The Kids Are Alright! In Bob Bradley's debut as national team head coach, the USA came from behind to defeat Denmark, 3-1. The big story of the game was the play of three young Americans making their national team debut. Justin Mapp, Jonathan Bornstein and Kenny Cooper got their national team careers off to a memorable start.
After falling behind 1-0, the U.S. drew even when Landon Donovan proved it is better to be lucky than good. Looking incredibly nervous and uncertain, Donovan struck a penalty shot that the Danish keeper appeared to have blocked. Though the keeper appeared to get a solid block with his hand, Donovan's shot had enough power to get through the keeper's attempted save. The penalty came on a questionable call, as it appeared that the Danish defender might have pulled on Ricardo Clark's jersey before Clark crossed into the penalty area. Still, the U.S. survived some spotty marking early on, and went into the locker room with the score tied at halftime.
The second half was an entirely different game, as far as the young American squad was concerned. The U.S. took the lead on one of the finest runs any American soccer player has ever delivered in an international contest. Justin Mapp took the ball in the U.S. half, sprinted through three defenders, and dribbled all the way down the right side of the field. Mapp paused just outside the penalty area, then split two more defenders as he drove across the goal line, and crossed to the waiting Jonathan Bornstein, who knocked it past the Danish keeper for the game-winning goal.
The U.S. added a clincher late in the game, when Heath Pierce set Kenny Cooper off on a breakaway, with a pass over the Danish defense. [Cooper appeared offsides to me, but there was no call]. Cooper gathered the ball and drove towards the net. He coolly set up the keeper and slipped the ball past the keeper at the last possible moment, before the defense caught up to him.
The opposition may not have been the best, as the Danes seemed to tire early in the second half -- but, this raw, young and inexperienced U.S. squad should be quite pleased with the result. This was a very promising beginning to the Bradley era. There is a new generation of U.S. players, and they served notice that this generation has a lot of potential.

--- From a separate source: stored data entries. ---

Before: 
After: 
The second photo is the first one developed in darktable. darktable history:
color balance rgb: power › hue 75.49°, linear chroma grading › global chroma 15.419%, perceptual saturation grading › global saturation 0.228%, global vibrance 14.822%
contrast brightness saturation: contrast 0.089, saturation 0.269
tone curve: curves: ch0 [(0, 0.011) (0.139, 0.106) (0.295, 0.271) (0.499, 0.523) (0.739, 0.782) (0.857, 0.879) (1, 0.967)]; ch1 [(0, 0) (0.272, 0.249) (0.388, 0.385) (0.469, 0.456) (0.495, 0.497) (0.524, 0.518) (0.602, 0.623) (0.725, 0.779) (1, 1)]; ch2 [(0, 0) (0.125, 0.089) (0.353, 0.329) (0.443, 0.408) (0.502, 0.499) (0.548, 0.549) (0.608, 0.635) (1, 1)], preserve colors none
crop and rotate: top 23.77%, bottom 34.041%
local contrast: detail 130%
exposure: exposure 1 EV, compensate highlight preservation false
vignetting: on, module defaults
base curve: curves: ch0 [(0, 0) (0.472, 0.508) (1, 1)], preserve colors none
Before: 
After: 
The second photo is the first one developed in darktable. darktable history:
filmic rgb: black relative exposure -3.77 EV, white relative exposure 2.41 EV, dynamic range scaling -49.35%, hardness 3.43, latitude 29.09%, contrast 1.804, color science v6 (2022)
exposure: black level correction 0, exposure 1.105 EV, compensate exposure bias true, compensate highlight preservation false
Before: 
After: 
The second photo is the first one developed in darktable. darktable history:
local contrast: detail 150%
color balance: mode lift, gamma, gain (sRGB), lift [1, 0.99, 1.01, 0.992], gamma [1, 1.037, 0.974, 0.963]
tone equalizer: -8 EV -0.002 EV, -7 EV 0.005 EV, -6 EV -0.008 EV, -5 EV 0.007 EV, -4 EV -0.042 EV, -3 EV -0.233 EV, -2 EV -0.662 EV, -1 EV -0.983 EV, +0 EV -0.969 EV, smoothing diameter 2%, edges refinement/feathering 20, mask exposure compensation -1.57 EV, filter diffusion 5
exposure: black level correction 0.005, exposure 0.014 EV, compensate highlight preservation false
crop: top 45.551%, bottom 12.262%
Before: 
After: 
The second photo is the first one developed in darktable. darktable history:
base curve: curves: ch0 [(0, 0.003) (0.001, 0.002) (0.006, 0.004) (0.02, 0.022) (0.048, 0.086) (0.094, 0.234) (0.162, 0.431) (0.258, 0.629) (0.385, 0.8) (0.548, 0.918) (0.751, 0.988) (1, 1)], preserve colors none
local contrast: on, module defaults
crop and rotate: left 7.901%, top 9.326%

In fact, the major disappointment was the poor turnout at the Home Depot Center. Just over 10,000 fans made it for this friendly, and not all were rooting for the U.S. squad. It seems the Los Angeles area isn't ready to be the home field for the national team. Not that this is entirely a bad thing. The national team should strive to play all over the country. I know I'll be looking forward to seeing this bunch of players, when they finally make it to the Northeast, or D.C. area. The U.S.A. Kids ARE alright!